Rainyday Gallery 7th June - 2nd July 2008

 

 

It's hard to look at the paintings by Henrietta Dubrey in Rainyday and not think of the abstract painters that were active in Penwith in the 50's and 60's: particularly Roger Hilton, Peter Lanyon, Alan Davie and Bryan Wynter. What she shares with these artists, particularly the latter two, and with artists like Mark Tobey and middle period Jackson Pollock is an interest in calligraphy: in the process of mark making as a form of writing in space.

In art history terms, the gestural mark-making of the American Expressionists, and to an extent their Cornish cousins, was inspired by Surrealism and by Freudian ideas of the psyche. Automatic writing, like dreams and slips of the tongue, was supposed to provide a link to the artist's unconscious, and therefore offer the promise of deep mystical content.

 

 

We now live in a more cynical age, however, and the discourse around abstract art cannot reliably draw strength from these notions, without at least straining credibility. Instead Dubrey, in common with other abstract artists in Cornwall, is left with a language of mark-making that has been handed down to her by a previous generation, and which has been largely drained of meaning, other than as an art-historical reference point. This, however, is precisely what Dubrey has chosen to embrace.

Doing so, she is able to combine dynamism and spontaneity in the paintings, to an extent that they energise the space around them. This is best exemplified in the wild abandon of a work like 'Journey' (detail below). However she also expresses a range of other emotions: a beatific calmness is evident, for example, in the warm grey ground and tentative marks of an almost featureless work like 'Return'.

 

 

Part of the interest in calligraphy in the fifties reflected an emergent awareness of Zen Buddhism, and, fittingly there is an Eastern influence at play in Marion Taylor's recent paintings in the space at the back of the main gallery. The works have been inspired by Ukiyo-e, the art of Japanese woodcuts dating back to the 17th Century, and take their name, 'The Floating World', from it.
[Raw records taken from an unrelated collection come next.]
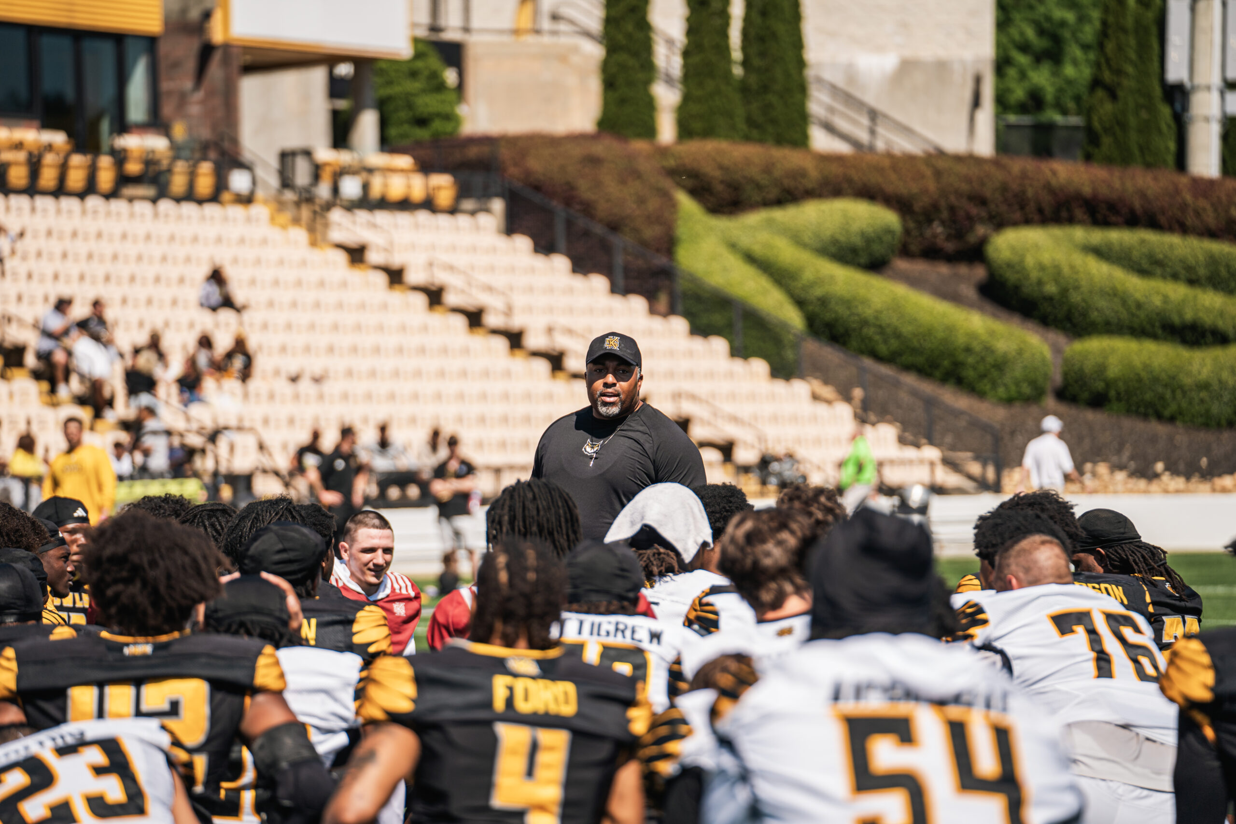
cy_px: 412
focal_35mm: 146
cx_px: 618
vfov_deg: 9.4
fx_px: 5013
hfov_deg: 14.1
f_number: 2.8
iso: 100
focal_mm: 146
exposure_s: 1/2000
Whereas the action in Dubrey's paintings is very much on the surface of the canvas, Taylor's paintings present an ambiguous sense of depth, with elements that hint at landscape that could be Cornish (but probably are n't) submerged within.  The veils of colour also include areas of reflective gold ground, that push out assertively to the front of the image.

 

 

Works by Anthony Frost, Alice Mumford, Shirley Foote, Fiona Gray, David Shanahan, Sarah Poland, Clive Williams, Carole McDowall, Phil Whiting, Simon Pooley, Emma Jeffryes, Herbert Marshall, Andrew Lanyon, Kathy Todd, Carrie Taylor, Matthew Lanyon, Tom Winters, Lewis Mitchell, Evelyn Bishop, Robert Jones, Chris Hankey, Nick Williams, Bob Bourne, Janine Wing, Audrey Evans, Alice Mumford and WJ Sirrett were also on view.